Yesterday I shared about anticipating the future. About how I was always looking ahead and missing what was going on in the here and now. As I was writing/typing, God began to speak to me. Of all things, He began to reveal to me my next post. I couldn't wait to write/type it! :) How ironic.
I began to realize that looking ahead and anticipating what was to come is not my greatest time waster anymore. I no longer look forward with anticipation, I look back with regret. I look back and regret looking forward. Wow I really confused myself there.
I look back and regret those years I wasted pursuing the party, the money, all the things of this world. I look back and regret the choices I made as a teenager. I look back and regret how I disrespected my wife. How I didn't appreciate her or love her the way I've been called to do. I look back and regret how I treated my children. The lack of patience, understanding, and time invested in their lives. The example I set for them to follow was not honorable.

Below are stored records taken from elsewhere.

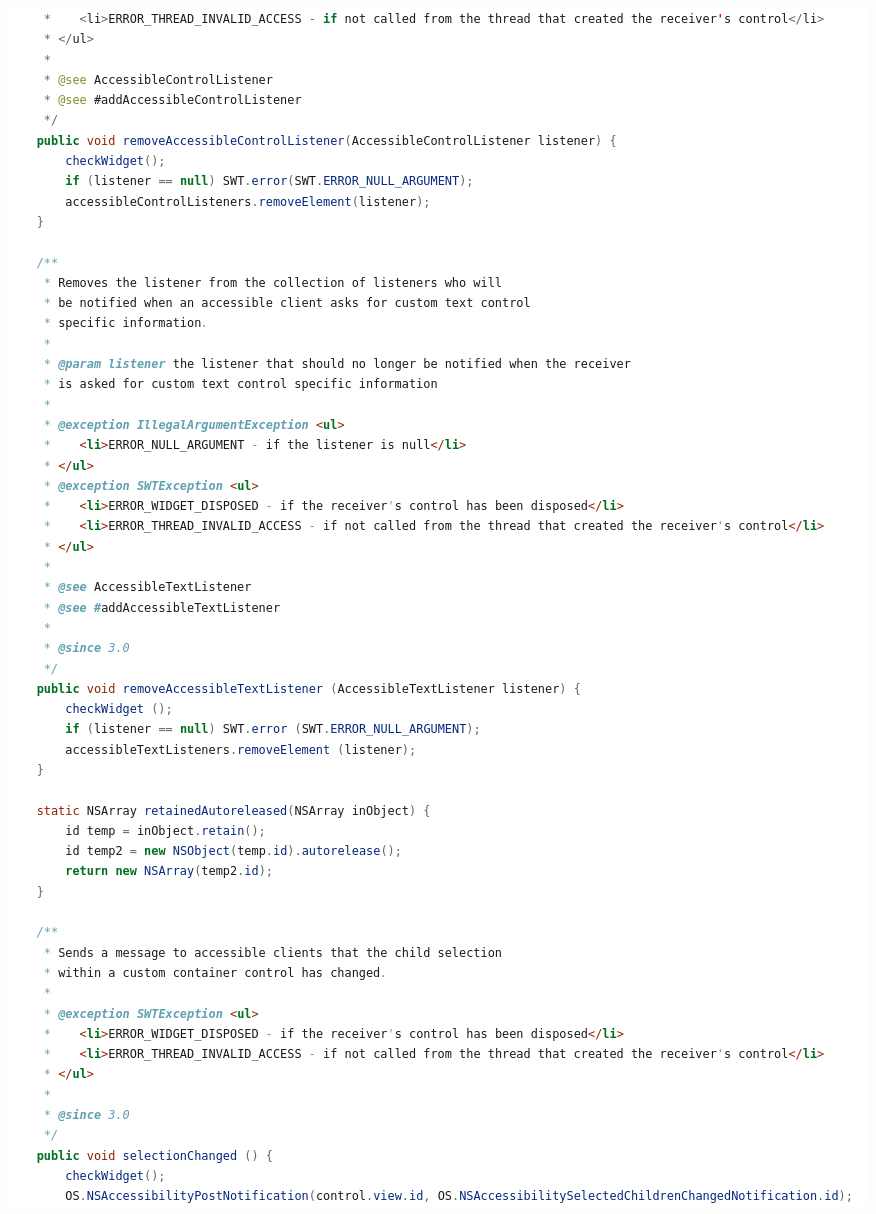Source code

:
 ```java
	 *    <li>ERROR_THREAD_INVALID_ACCESS - if not called from the thread that created the receiver's control</li>
	 * </ul>
	 *
	 * @see AccessibleControlListener
	 * @see #addAccessibleControlListener
	 */
	public void removeAccessibleControlListener(AccessibleControlListener listener) {
		checkWidget();
		if (listener == null) SWT.error(SWT.ERROR_NULL_ARGUMENT);
		accessibleControlListeners.removeElement(listener);
	}

	/**
	 * Removes the listener from the collection of listeners who will
	 * be notified when an accessible client asks for custom text control
	 * specific information.
	 *
	 * @param listener the listener that should no longer be notified when the receiver
	 * is asked for custom text control specific information
	 *
	 * @exception IllegalArgumentException <ul>
	 *    <li>ERROR_NULL_ARGUMENT - if the listener is null</li>
	 * </ul>
	 * @exception SWTException <ul>
	 *    <li>ERROR_WIDGET_DISPOSED - if the receiver's control has been disposed</li>
	 *    <li>ERROR_THREAD_INVALID_ACCESS - if not called from the thread that created the receiver's control</li>
	 * </ul>
	 *
	 * @see AccessibleTextListener
	 * @see #addAccessibleTextListener
	 * 
	 * @since 3.0
	 */
	public void removeAccessibleTextListener (AccessibleTextListener listener) {
		checkWidget ();
		if (listener == null) SWT.error (SWT.ERROR_NULL_ARGUMENT);
		accessibleTextListeners.removeElement (listener);
	}

	static NSArray retainedAutoreleased(NSArray inObject) {
		id temp = inObject.retain();
		id temp2 = new NSObject(temp.id).autorelease();
		return new NSArray(temp2.id);
	}
	
	/**
	 * Sends a message to accessible clients that the child selection
	 * within a custom container control has changed.
	 *
	 * @exception SWTException <ul>
	 *    <li>ERROR_WIDGET_DISPOSED - if the receiver's control has been disposed</li>
	 *    <li>ERROR_THREAD_INVALID_ACCESS - if not called from the thread that created the receiver's control</li>
	 * </ul>
	 * 
	 * @since 3.0
	 */
	public void selectionChanged () {
		checkWidget();
		OS.NSAccessibilityPostNotification(control.view.id, OS.NSAccessibilitySelectedChildrenChangedNotification.id);
```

I look back and see ways that I was disrespected, hurt, and wounded deeply. It is so easy to look back with regret, anger, resentment, bitterness and let it consume you.
Looking back is like a cancer. By dwelling in the past you allow the past to control your present and direct your future. It will consume you. It will devour you. It will chew you up and spit you out. I need to let it go. (Isaiah 43:18 Forget the former things; do not dwell in the past.)

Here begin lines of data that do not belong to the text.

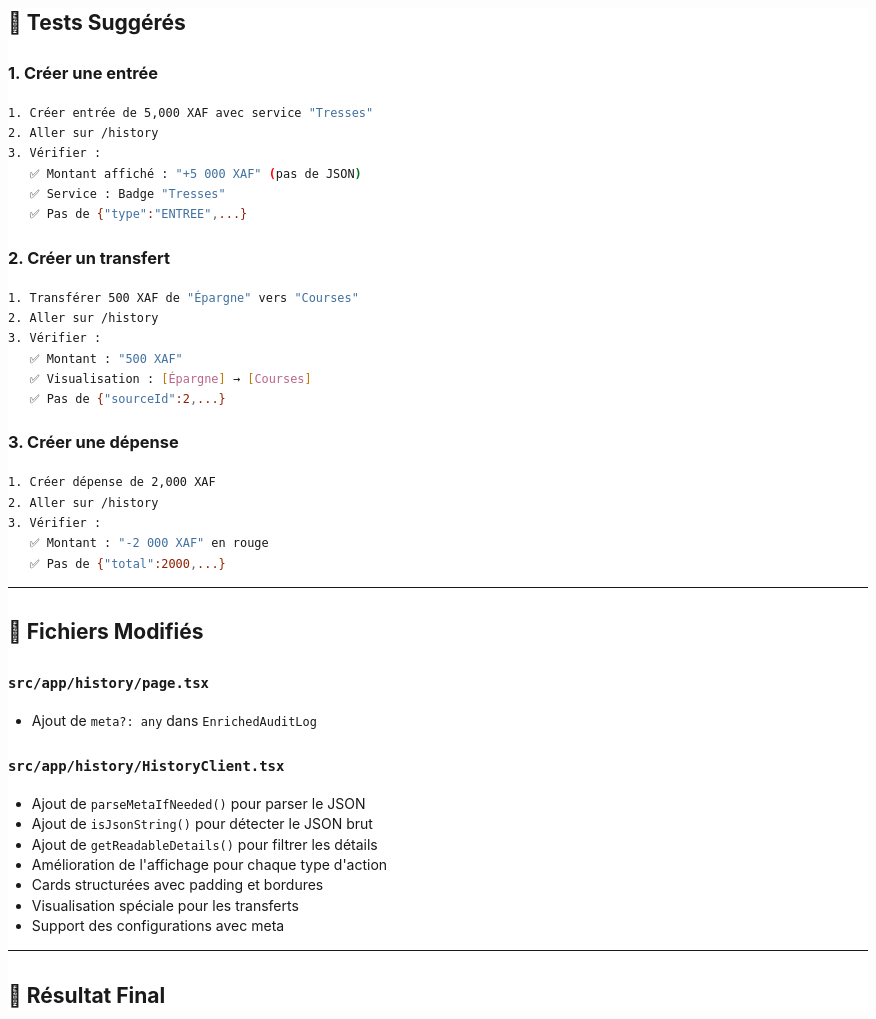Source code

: ## 🧪 Tests Suggérés

### 1. Créer une entrée
```bash
1. Créer entrée de 5,000 XAF avec service "Tresses"
2. Aller sur /history
3. Vérifier :
   ✅ Montant affiché : "+5 000 XAF" (pas de JSON)
   ✅ Service : Badge "Tresses"
   ✅ Pas de {"type":"ENTREE",...}
```

### 2. Créer un transfert
```bash
1. Transférer 500 XAF de "Épargne" vers "Courses"
2. Aller sur /history
3. Vérifier :
   ✅ Montant : "500 XAF"
   ✅ Visualisation : [Épargne] → [Courses]
   ✅ Pas de {"sourceId":2,...}
```

### 3. Créer une dépense
```bash
1. Créer dépense de 2,000 XAF
2. Aller sur /history
3. Vérifier :
   ✅ Montant : "-2 000 XAF" en rouge
   ✅ Pas de {"total":2000,...}
```

---

## 📝 Fichiers Modifiés

### `src/app/history/page.tsx`
- Ajout de `meta?: any` dans `EnrichedAuditLog`

### `src/app/history/HistoryClient.tsx`
- Ajout de `parseMetaIfNeeded()` pour parser le JSON
- Ajout de `isJsonString()` pour détecter le JSON brut
- Ajout de `getReadableDetails()` pour filtrer les détails
- Amélioration de l'affichage pour chaque type d'action
- Cards structurées avec padding et bordures
- Visualisation spéciale pour les transferts
- Support des configurations avec meta

---

## 🎉 Résultat Final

Precious seconds, minutes, hours, days and months have been consumed, wasted and lost because I have been looking back. Wrapped up in things I can't change. I can't go back and fix it. Time continues even when I stop.
God didn't give me today to dwell in yesterday. I need to press on and pursue righteousness, godliness, faith, love, endurance and gentleness. I need to fight the good fight of the faith TODAY!
Philippians 3:13b-14 Forgetting what is behind and straining toward what is ahead, I press on toward the goal to win the prize for which God has called me heavenward in Christ Jesus.
4 comments:
Kenny, it is very easy to look back and say "I wish I would have done this differently" but look where God has you now. You are being molded into the man God wants you to be. I pray everyday that my kids will see Jesus through me. Right now they are getting to the age where I am "not cool anymore." I just continue to pray for God's hand to lead them and mold them into the children He wants them to be. I thank you and Kim for being such wonderful disciples. Susan V.
I'm praying that this revelation is the key to freeing you from your burden, my brotha...
Thanks Clay. I covet prayer. Susan thanks for the kind words. Just remember you're the Mom. Moms aren't always cool. Dads are! :) Ha!